The Big Bad Non-Event

Once again the market did what it does best — confuses/hurts the most people possible. I think just about everybody expected Friday’s jobs report to cause a huge reaction one way or the other. It did create some frenetic intraday swings, but at the end of the day it was as if nothing happened. There were some big winners yesterday though. Many of the interest rate sensitive stocks had a great day — homebuilders, mortgage plays (LEND, NCEN, RATE ), the BKX hit another all-time high… But as far as the NASDAQ and S&P 500, they just had failed breakout attempts yesterday. The NASDAQ tried to get over its middle Bollinger Band, 50-day moving average and the top of that trend channel I’ve been pointing out the last few days. It got smacked back under all three. It also notched its third distribution day in the last six trading days. The S&P failed to breakout to a new 52-week high on a closing basis.

NASDAQ Daily Chart

Given the muck the major indices are stuck in, I’m surprised to be finding a lot of attractive looking longs. There are a lot of good looking biotechs, financials, and retailers out there. And those damn daytraders are creating some great opportunities, long and short, in the looney small caps (MAMA, DWCH, VAPH, IDSA, ESMC, TORM…) they keep gunning.

Comments

  1. Posted by tom on March 8, 2004 at 8:00 pm

    I love the way we’re back in “your errors are obvious only in retrospect” mode.

    grrr…

  2. Posted by tom on March 9, 2004 at 11:03 am

    You’ve probably said this before but as the saying goes, “plan your trades, trade your plan.”

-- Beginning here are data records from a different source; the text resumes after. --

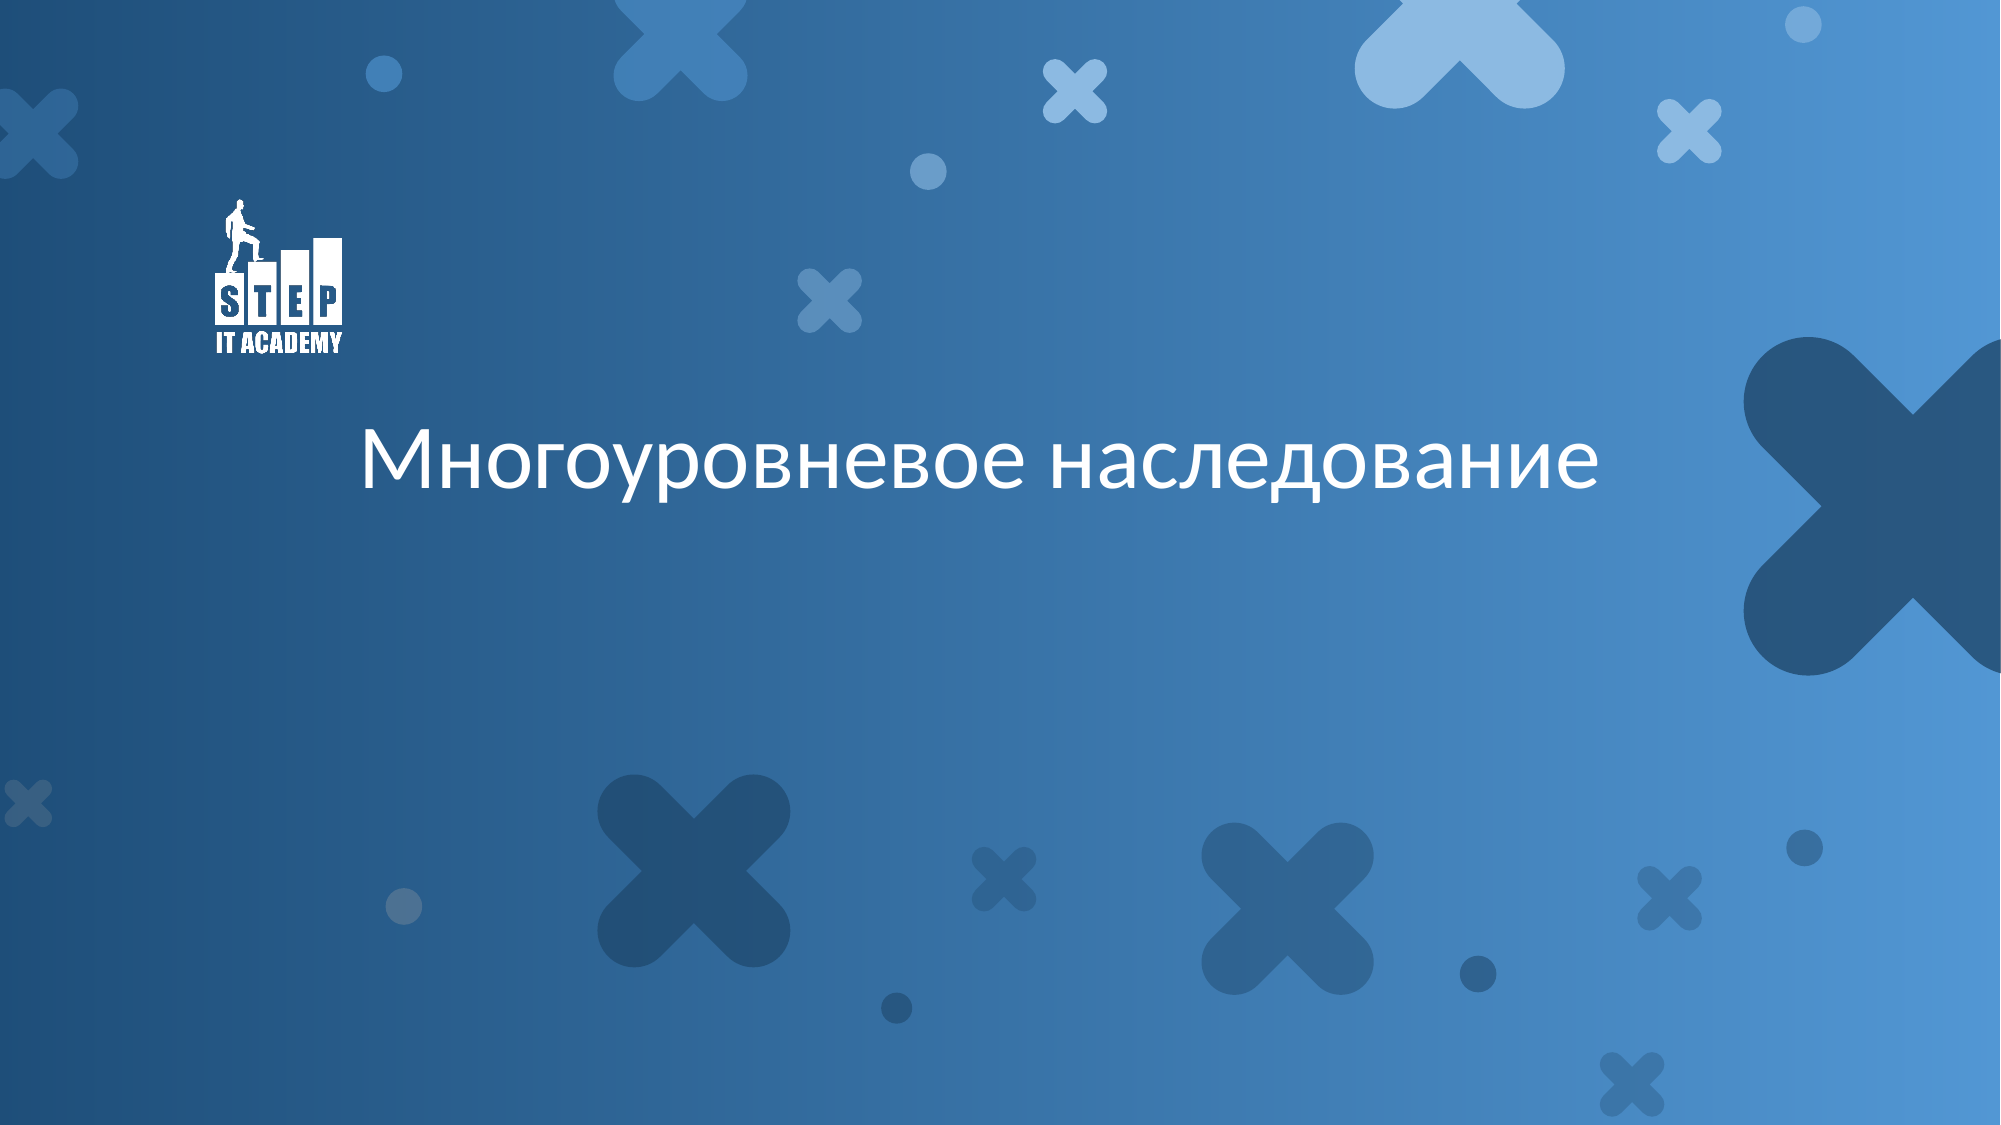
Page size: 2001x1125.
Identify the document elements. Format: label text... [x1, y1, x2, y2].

title Многоуровневое наследование [194, 233, 1766, 626]
picture [208, 189, 349, 233]
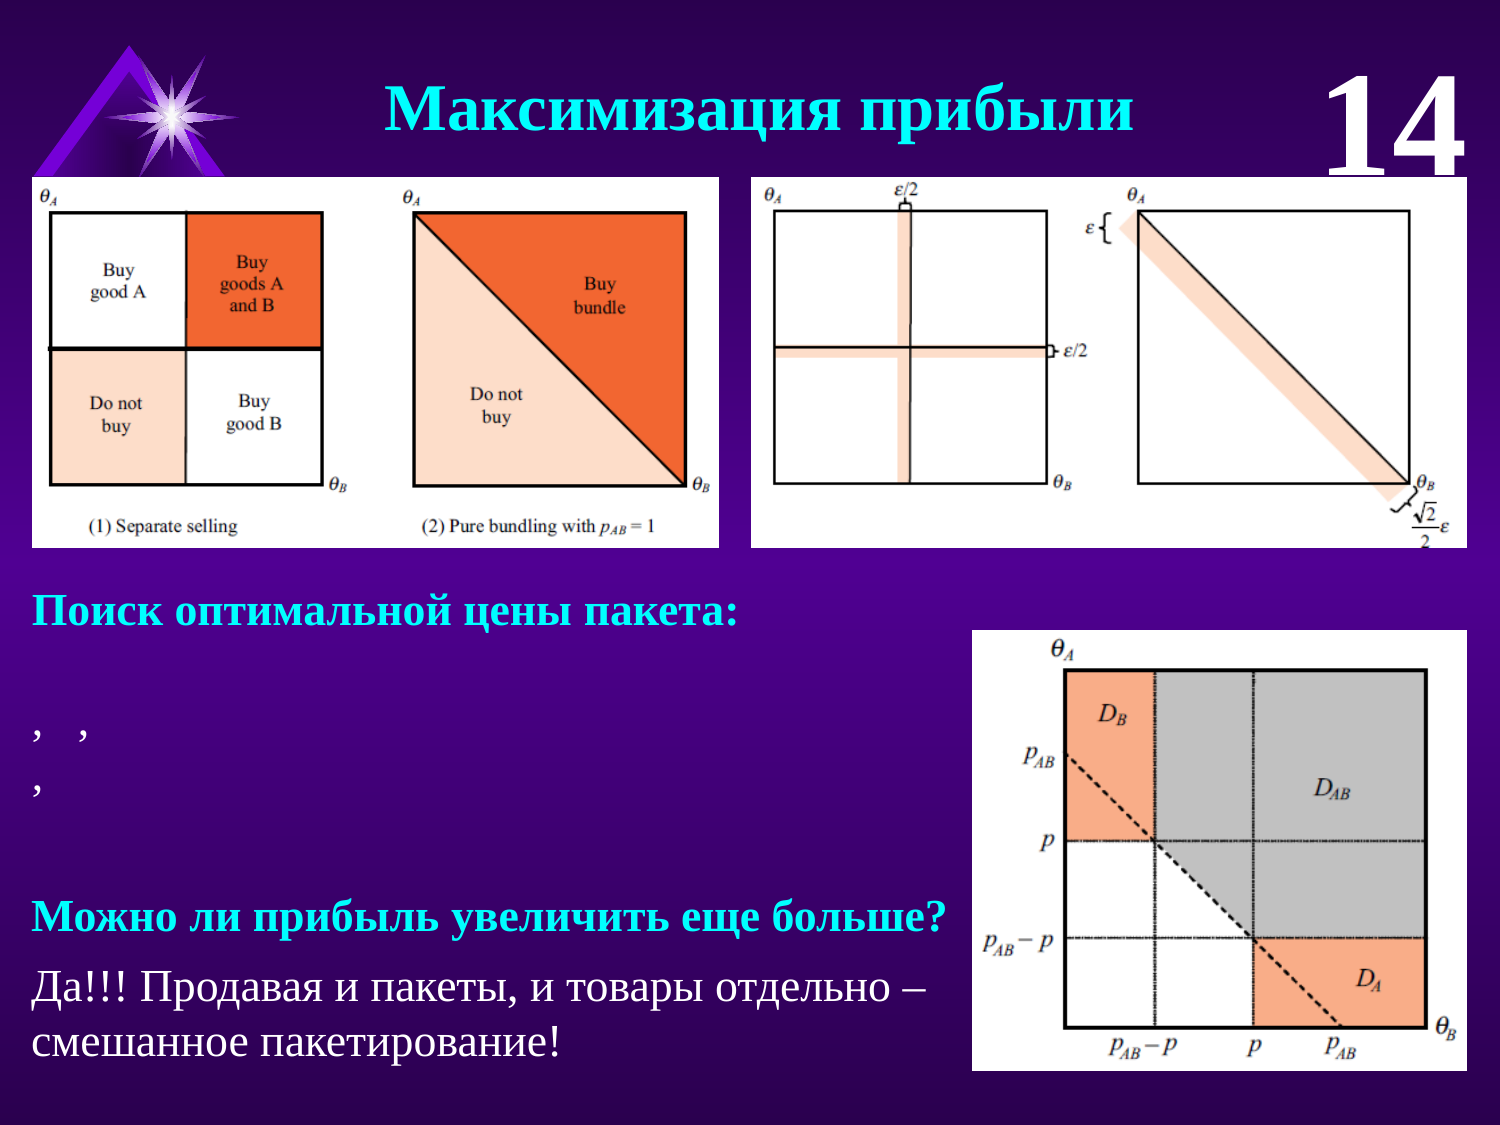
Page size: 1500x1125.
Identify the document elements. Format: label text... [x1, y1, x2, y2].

text_box Максимизация прибыли [29, 56, 1293, 152]
picture [751, 177, 1468, 549]
picture [32, 177, 719, 548]
text_box 14 [1293, 17, 1482, 213]
picture [972, 629, 1468, 1071]
text_box Да!!! Продавая и пакеты, и товары отдельно – смешанное пакетирование! [16, 948, 968, 1074]
text_box Можно ли прибыль увеличить еще больше? [16, 877, 967, 948]
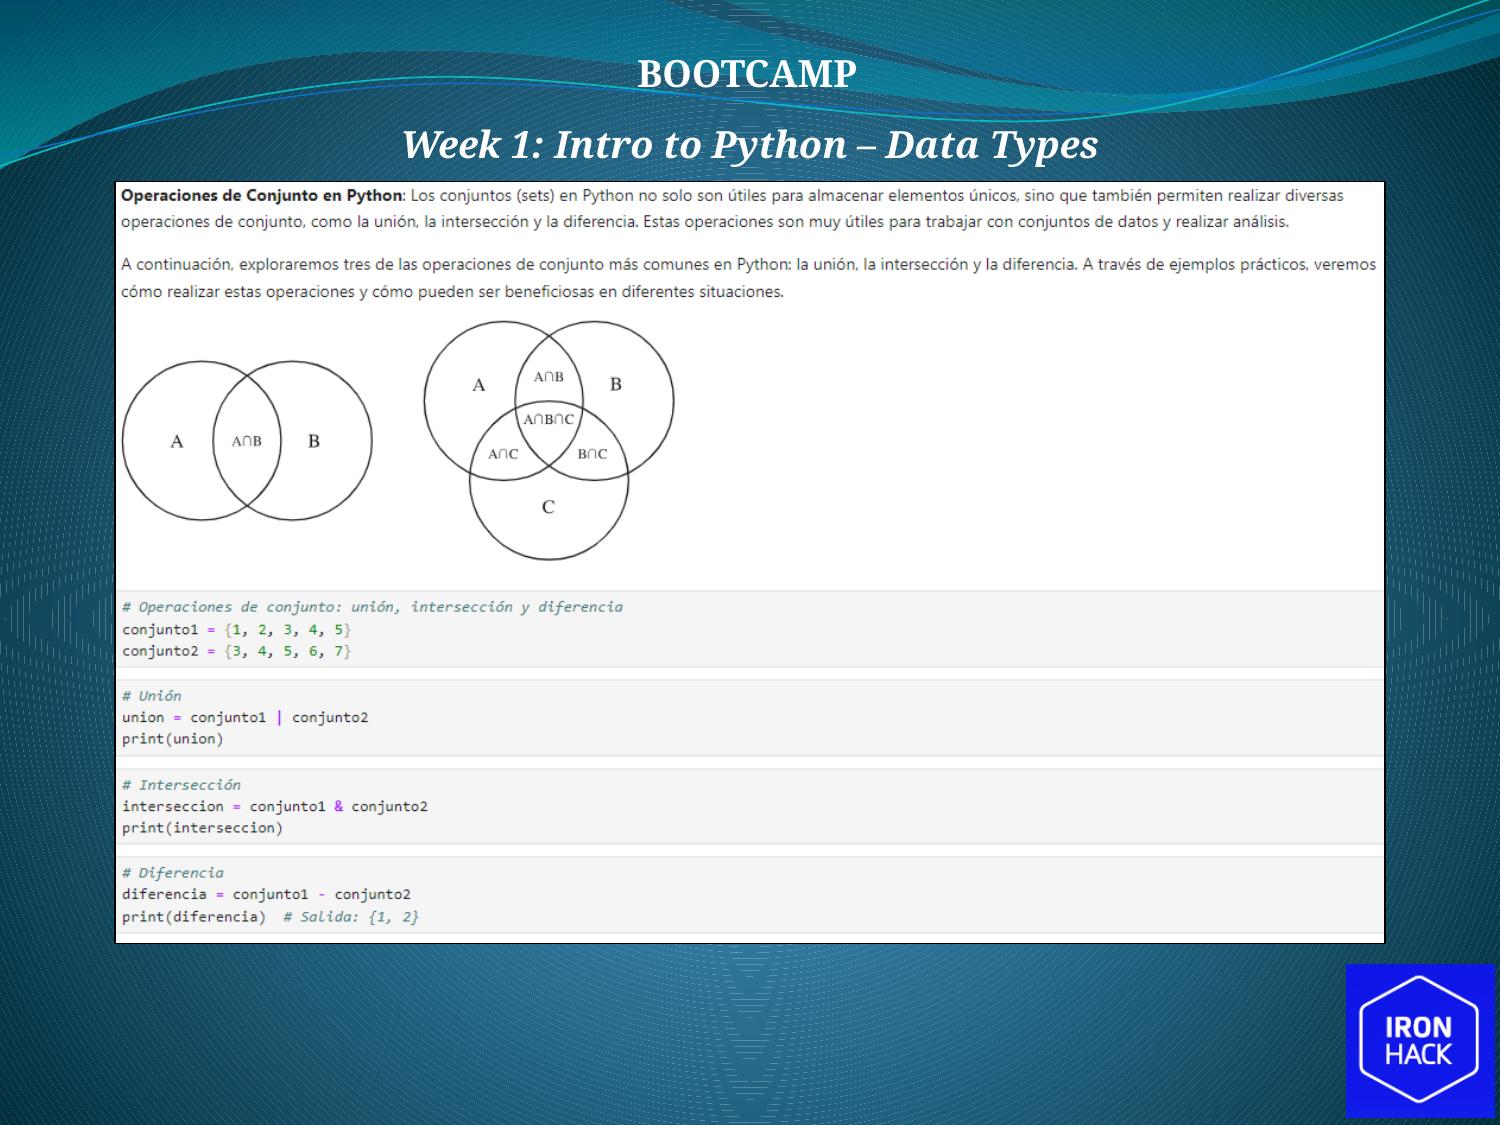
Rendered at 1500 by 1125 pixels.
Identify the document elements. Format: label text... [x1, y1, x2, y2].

picture [115, 181, 1385, 943]
picture [1346, 963, 1495, 1118]
text_box Week 1: Intro to Python – Data Types [385, 113, 1115, 174]
text_box BOOTCAMP [622, 42, 878, 103]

    What worked for me when I was paper-trading was to wait for major VIX spikes and jump in then. They happen every month or so, which fit my horizon fine.

    This time I was all crazy about getting in the first time the QQQs went below their 50-day MA, but I ignored my trusty ol’ VIX signal, which was sending “top” signals despite the QQQs being off by more than 10 percent from the February peak. (Part of this is a function of the cubes & the VIX not tracking the same index, of course).

    Now the Vix *is* spiking, hinting that this sell-off is just about done. I’m just hoping the rally gets me back into the green.

  3. Posted by MIchael on March 9, 2004 at 2:20 pm

    oh no, not the dreaded ‘hope’ word! William O’Neil says that people hope when they should have fear, and are fearful when they should be hopeful. You DO have a point where you admit that you were wrong and cut your losses, right?

    Anyway, I’m assuming that we just keep trading in that channel until proven otherwise. If that proves to be true we may not get back to the 50 dma for quite a while.

  4. Posted by tom on March 9, 2004 at 9:55 pm

    My plan is to sit this one out at least till we gets back to the top of the channel again. If I’m still in the red when the cubes are overbought, then I’ll admit my plan was wrong and start selling with an eye toward limiting losses.